Current in the Conductor
We all know that conductors are the substances that allow current to pass through them. When the conductor is not connected to the battery, the free electrons tend to move freely here and there. This electron moves randomly inside the conductor with a certain velocity. This velocity is called thermal velocity. Since the whole motion is random, the average velocity equals zero.
Next, the external electric field is applied. Once the battery is applied to the conductor, the electron starts moving towards the positive terminal of the battery. As the electrons move towards the positive terminal of the battery, it gets accelerated. Since the electron is moving in only one direction, it gets collides with the positive ions as well. With this collision, electrons tend to lose the velocity which they had gained because of the acceleration. Whenever any charged particle goes into any conductor, it doesn’t move into a straight line, it collides with the other charged particle. Because of this loss, a very small increase in velocity takes place. The average of this small gain in the velocity is called the Drift velocity. Drift velocity can be defined as the average of the velocity gained in a material due to an electric field.
\[V = \frac{I}{nAq}\]
Where,
v - Drift velocity
I - Electric current
n - no of electrons
A - Area of the cross-section of the conductor
q - charge of an electron in coulombs
Mobility of an Electron
The mobility of an electron is defined as the drift velocity of an electron for a unit electric field. The mobility depends upon the potential difference applied, conductor length, the density of charge carriers, current and area of the cross-section of the conductor.
\[\mu = \frac{V_{d}}{E}\]
Where, μ = mobility of an electron
Vd = Drift velocity of an electron
E = Electric field applied
Importance of Electric Current in a Conductor
The electric current in a conductor is important because of multiple reasons:
It is the means by which electronic devices and appliances are powered.

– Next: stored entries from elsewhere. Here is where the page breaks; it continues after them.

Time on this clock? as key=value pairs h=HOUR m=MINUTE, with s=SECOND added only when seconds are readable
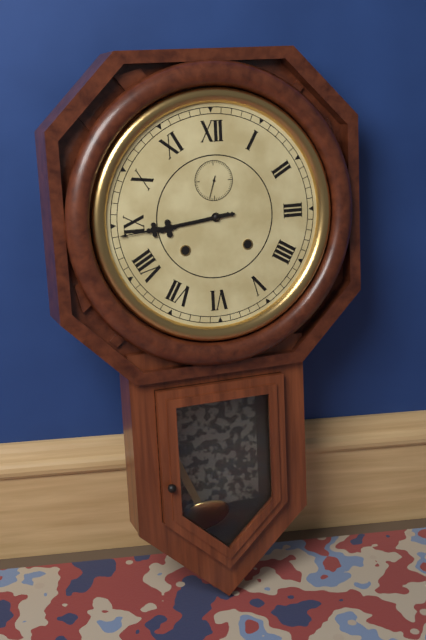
h=8 m=44
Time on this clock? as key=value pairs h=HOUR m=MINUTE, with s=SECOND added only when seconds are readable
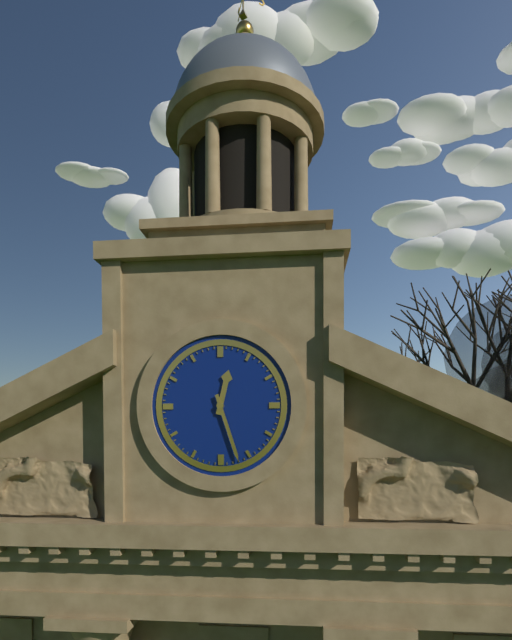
h=12 m=27
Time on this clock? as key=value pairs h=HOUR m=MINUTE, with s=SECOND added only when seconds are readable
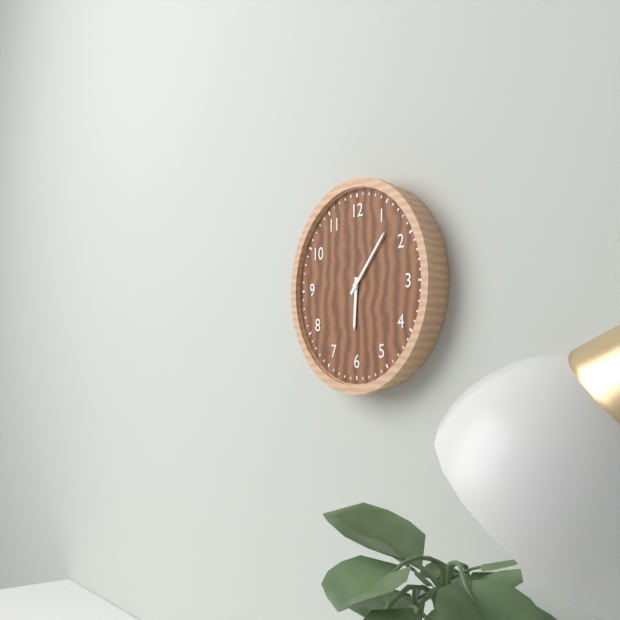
h=6 m=7
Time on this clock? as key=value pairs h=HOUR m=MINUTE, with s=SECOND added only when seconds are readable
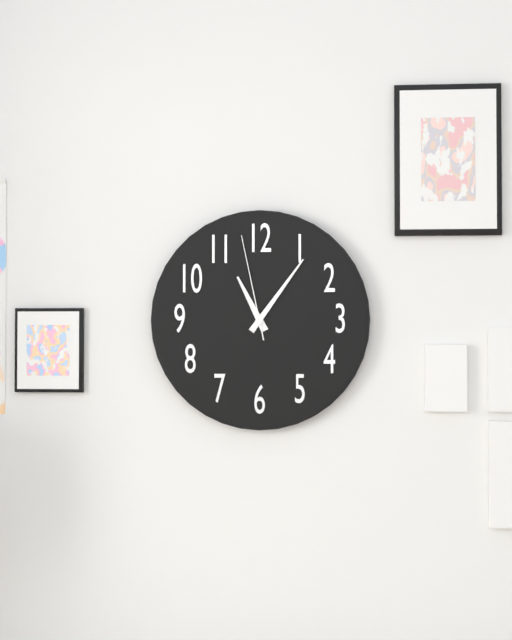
h=11 m=6 s=58
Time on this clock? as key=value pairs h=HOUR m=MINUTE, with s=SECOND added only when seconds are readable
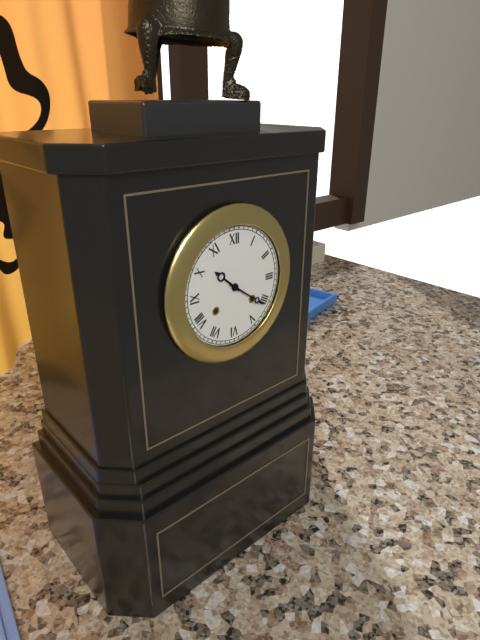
h=10 m=21
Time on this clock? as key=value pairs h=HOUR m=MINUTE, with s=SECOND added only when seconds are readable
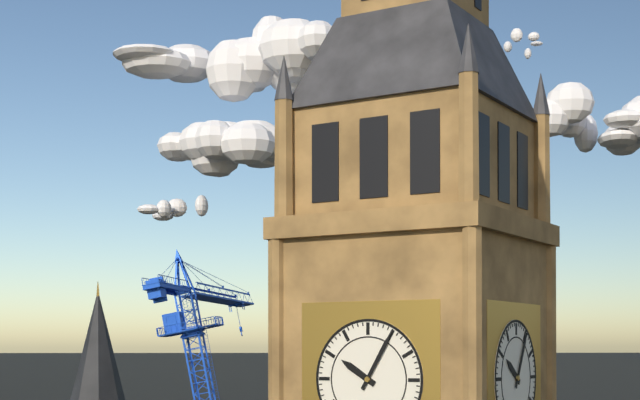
h=10 m=5
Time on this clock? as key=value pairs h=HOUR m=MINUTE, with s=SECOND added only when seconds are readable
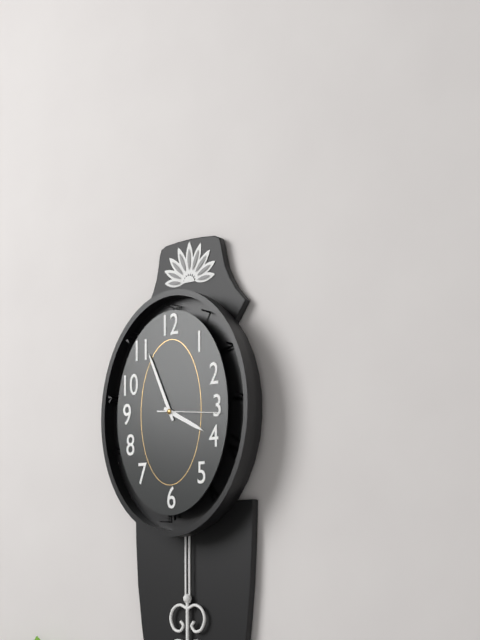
h=3 m=56 s=16
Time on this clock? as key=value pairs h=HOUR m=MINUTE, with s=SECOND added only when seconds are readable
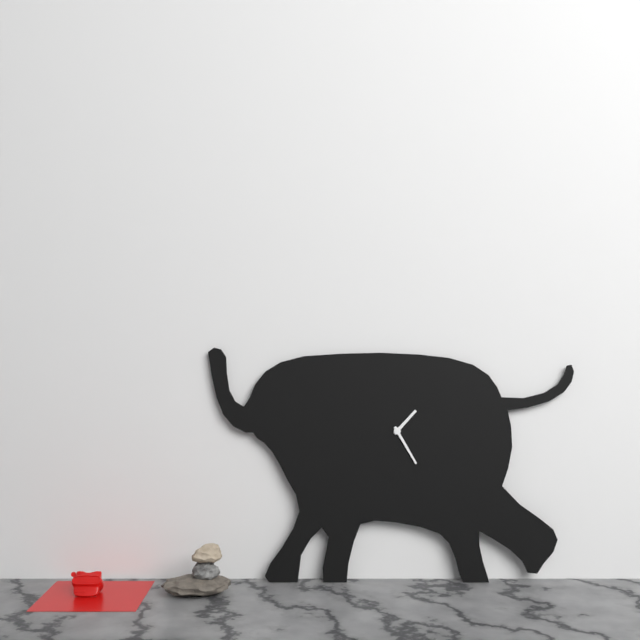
h=1 m=25
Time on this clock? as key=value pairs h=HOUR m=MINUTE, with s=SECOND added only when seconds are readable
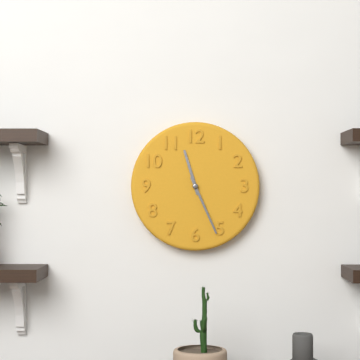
h=11 m=26
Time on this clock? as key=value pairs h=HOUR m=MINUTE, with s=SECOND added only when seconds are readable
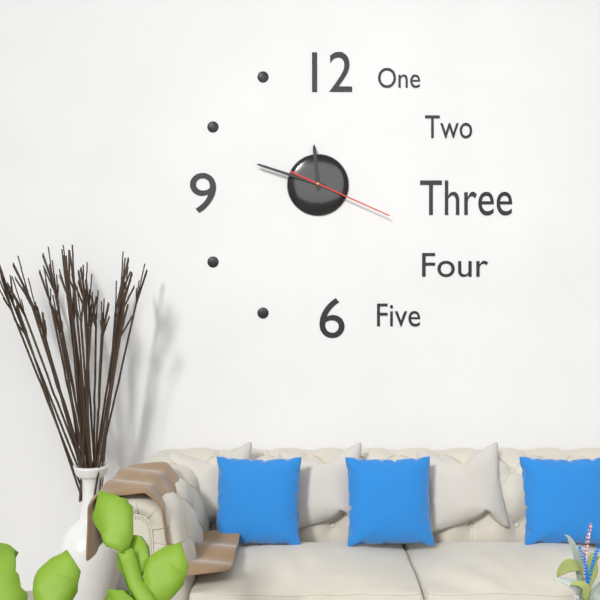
h=11 m=48 s=19
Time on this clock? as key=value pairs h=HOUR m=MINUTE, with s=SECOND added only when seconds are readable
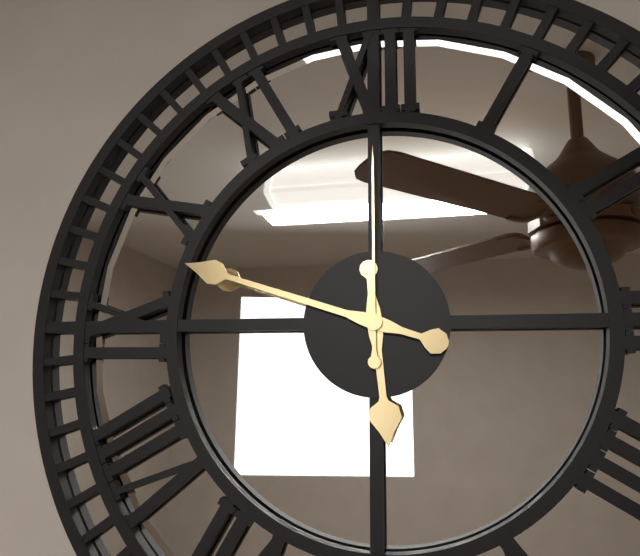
h=5 m=48 s=0
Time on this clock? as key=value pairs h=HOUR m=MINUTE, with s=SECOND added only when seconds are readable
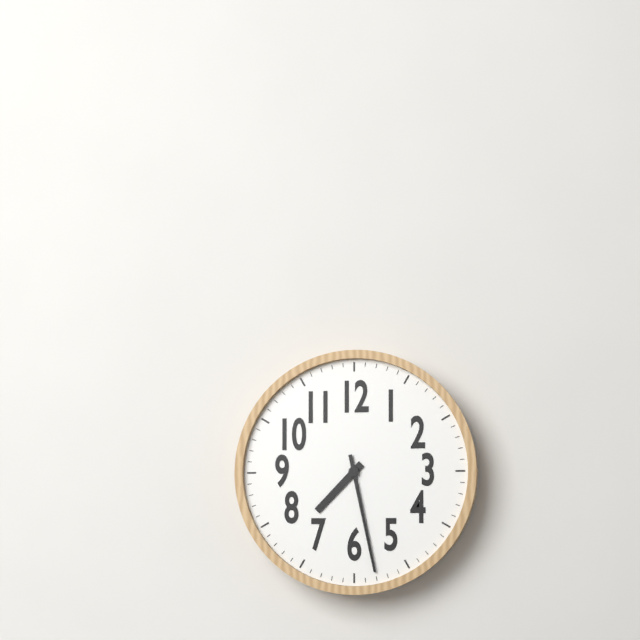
h=7 m=28
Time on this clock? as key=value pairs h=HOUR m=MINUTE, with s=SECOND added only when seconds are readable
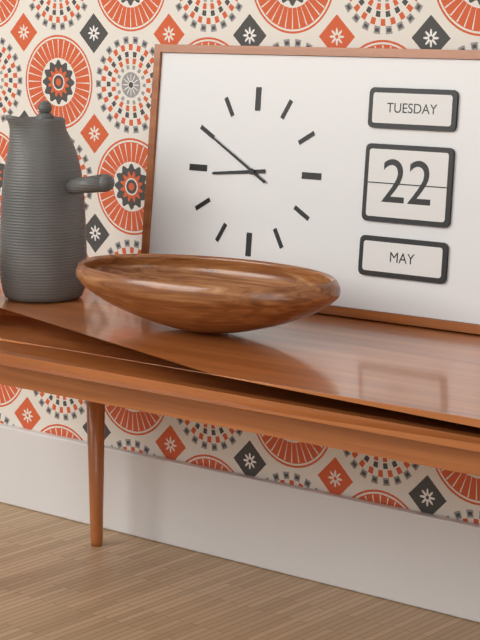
h=8 m=50
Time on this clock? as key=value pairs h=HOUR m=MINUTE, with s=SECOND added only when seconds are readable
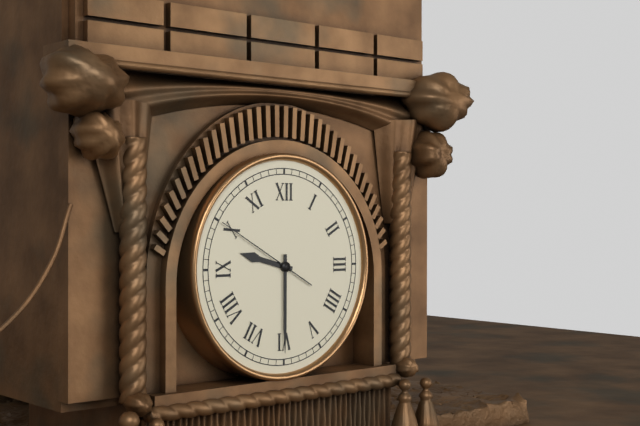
h=9 m=30 s=50
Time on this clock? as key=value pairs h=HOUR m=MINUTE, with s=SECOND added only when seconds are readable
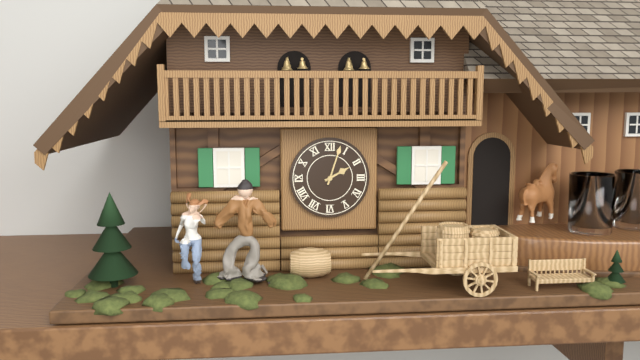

Without electric current, we would be unable to use many of the devices that we take for granted in our everyday lives. From computers and smartphones to televisions and refrigerators, all of these appliances require an electrical current in order to function. By understanding how electricity works, you can better utilize these devices and make your life a little bit easier.
Electricity is also responsible for powering many industrial applications. Factories use large motors to run their machinery, and these motors require a steady supply of electrical current. If there was no electric current in conductors, our world would look very different indeed.
FAQs on Electric Current in Conductors
1. What is meant by electric current in a conductor?
Electric current in a conductor is defined as the rate of flow of electric charge through any cross-section of that conductor. When a potential difference is applied across its ends, the free electrons start to drift in a specific direction, constituting a current. It is measured in Amperes (A).
2. How is the electric current in a conductor calculated using its formula?
The electric current (I) is calculated with the formula I = Q / t, where 'Q' is the total amount of charge passing through a cross-sectional area of the conductor and 't' is the time taken for this charge to pass. Another important formula relates current to drift velocity: I = nAevd, where 'n' is the number density of free electrons, 'A' is the cross-sectional area, 'e' is the charge of an electron, and 'vd' is the drift velocity.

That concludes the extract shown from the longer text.